Assignment
Reproduce exactly, from the data that follows, the line with "separately if desired", the line with "to better reflect", and every line that lies between them.

□ □ □ □ □

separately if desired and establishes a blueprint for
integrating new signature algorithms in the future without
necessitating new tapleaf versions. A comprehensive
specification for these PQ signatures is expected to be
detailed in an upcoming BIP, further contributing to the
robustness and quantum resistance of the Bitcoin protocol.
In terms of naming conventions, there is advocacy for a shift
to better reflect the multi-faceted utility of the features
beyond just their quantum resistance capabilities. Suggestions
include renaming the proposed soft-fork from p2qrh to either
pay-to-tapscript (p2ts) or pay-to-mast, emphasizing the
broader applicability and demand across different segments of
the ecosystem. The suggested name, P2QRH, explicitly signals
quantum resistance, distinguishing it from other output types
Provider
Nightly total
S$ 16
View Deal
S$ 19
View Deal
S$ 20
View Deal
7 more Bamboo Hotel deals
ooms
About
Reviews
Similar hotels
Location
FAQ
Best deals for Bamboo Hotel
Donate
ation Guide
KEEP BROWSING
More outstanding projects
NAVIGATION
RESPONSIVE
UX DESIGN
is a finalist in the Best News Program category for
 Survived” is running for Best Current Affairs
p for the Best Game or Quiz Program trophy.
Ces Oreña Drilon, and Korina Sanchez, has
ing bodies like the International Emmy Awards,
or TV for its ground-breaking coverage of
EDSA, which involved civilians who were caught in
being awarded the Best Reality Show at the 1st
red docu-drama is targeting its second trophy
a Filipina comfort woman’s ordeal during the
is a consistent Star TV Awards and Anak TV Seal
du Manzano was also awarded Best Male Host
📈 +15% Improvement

□ □ □ □ □

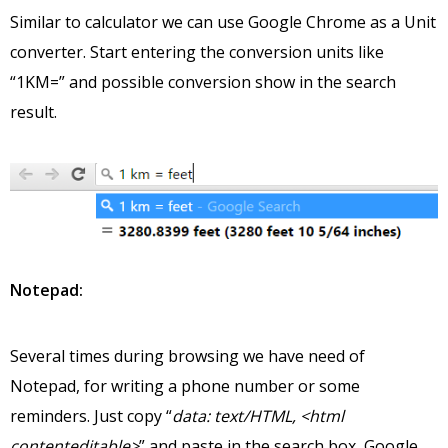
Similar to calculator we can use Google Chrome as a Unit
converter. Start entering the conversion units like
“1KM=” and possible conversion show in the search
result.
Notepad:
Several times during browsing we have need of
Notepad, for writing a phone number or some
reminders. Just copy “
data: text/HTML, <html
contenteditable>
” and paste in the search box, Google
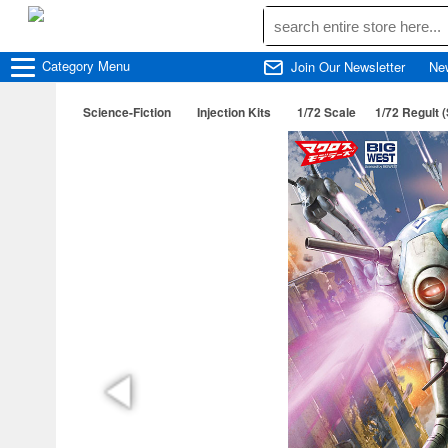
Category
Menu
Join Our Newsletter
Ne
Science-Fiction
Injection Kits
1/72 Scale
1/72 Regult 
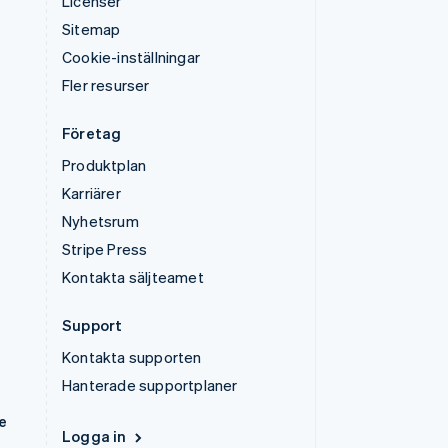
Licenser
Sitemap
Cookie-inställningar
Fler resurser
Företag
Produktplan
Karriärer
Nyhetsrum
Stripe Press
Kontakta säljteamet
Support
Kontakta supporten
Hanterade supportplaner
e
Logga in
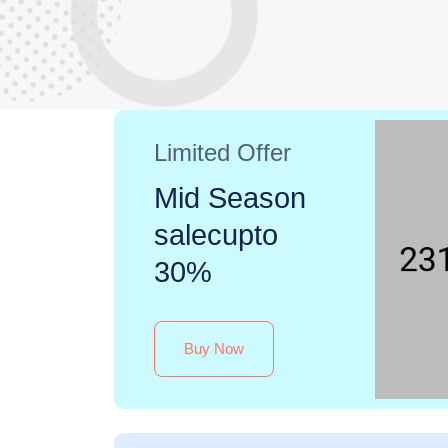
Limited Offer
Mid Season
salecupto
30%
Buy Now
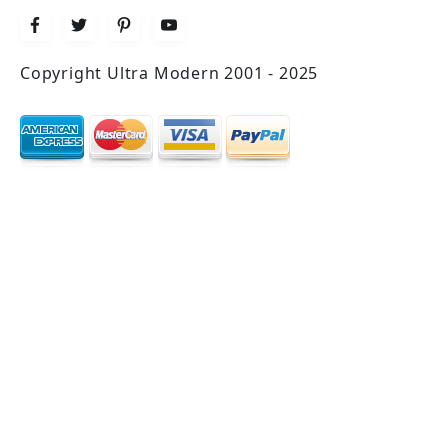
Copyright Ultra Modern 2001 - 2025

□ □ □ □ □

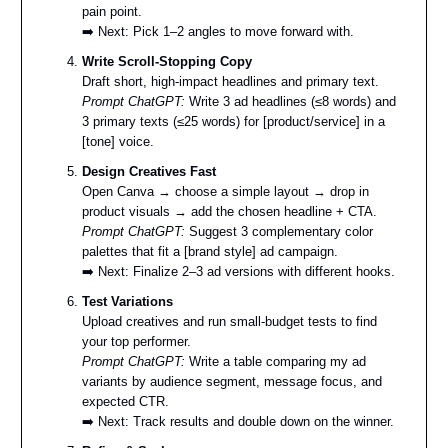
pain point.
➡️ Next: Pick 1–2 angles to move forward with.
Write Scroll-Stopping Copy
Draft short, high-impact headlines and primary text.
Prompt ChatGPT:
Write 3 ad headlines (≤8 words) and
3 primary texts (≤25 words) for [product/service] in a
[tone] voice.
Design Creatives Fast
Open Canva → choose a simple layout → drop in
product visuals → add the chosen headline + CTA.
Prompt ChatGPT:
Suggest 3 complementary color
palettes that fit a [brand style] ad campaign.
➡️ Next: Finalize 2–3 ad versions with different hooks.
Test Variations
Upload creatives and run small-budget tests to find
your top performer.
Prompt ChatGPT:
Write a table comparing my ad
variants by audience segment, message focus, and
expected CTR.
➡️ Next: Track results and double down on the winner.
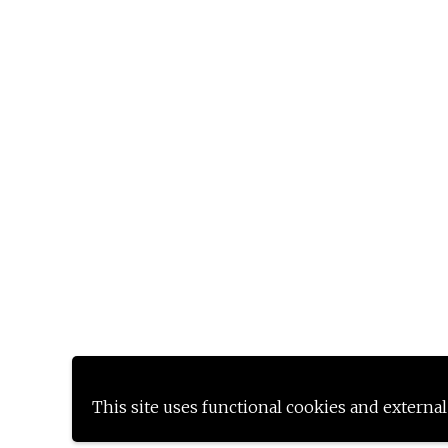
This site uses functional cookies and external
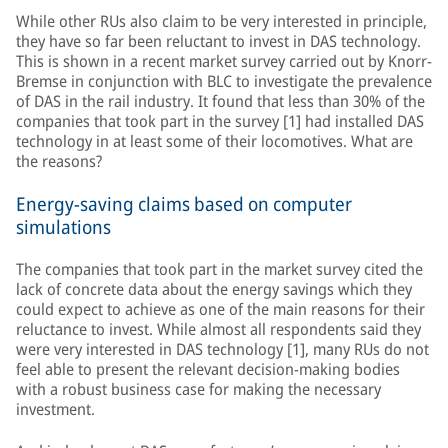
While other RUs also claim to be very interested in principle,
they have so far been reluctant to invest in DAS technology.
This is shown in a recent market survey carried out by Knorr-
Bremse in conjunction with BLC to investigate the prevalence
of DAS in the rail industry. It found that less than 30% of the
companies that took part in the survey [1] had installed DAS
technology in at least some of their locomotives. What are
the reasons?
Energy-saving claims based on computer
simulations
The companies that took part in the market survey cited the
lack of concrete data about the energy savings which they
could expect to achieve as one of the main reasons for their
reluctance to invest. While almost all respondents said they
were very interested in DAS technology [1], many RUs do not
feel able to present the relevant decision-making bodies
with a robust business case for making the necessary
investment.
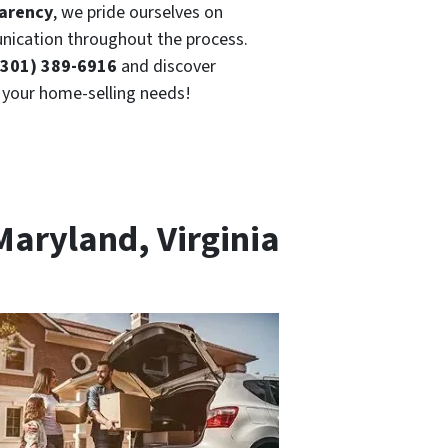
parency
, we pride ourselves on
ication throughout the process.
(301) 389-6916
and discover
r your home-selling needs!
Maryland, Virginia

□ □ □ □ □

Result of the exercise
separately if desired and establishes a blueprint for
integrating new signature algorithms in the future without
necessitating new tapleaf versions. A comprehensive
specification for these PQ signatures is expected to be
detailed in an upcoming BIP, further contributing to the
robustness and quantum resistance of the Bitcoin protocol.
In terms of naming conventions, there is advocacy for a shift
to better reflect the multi-faceted utility of the features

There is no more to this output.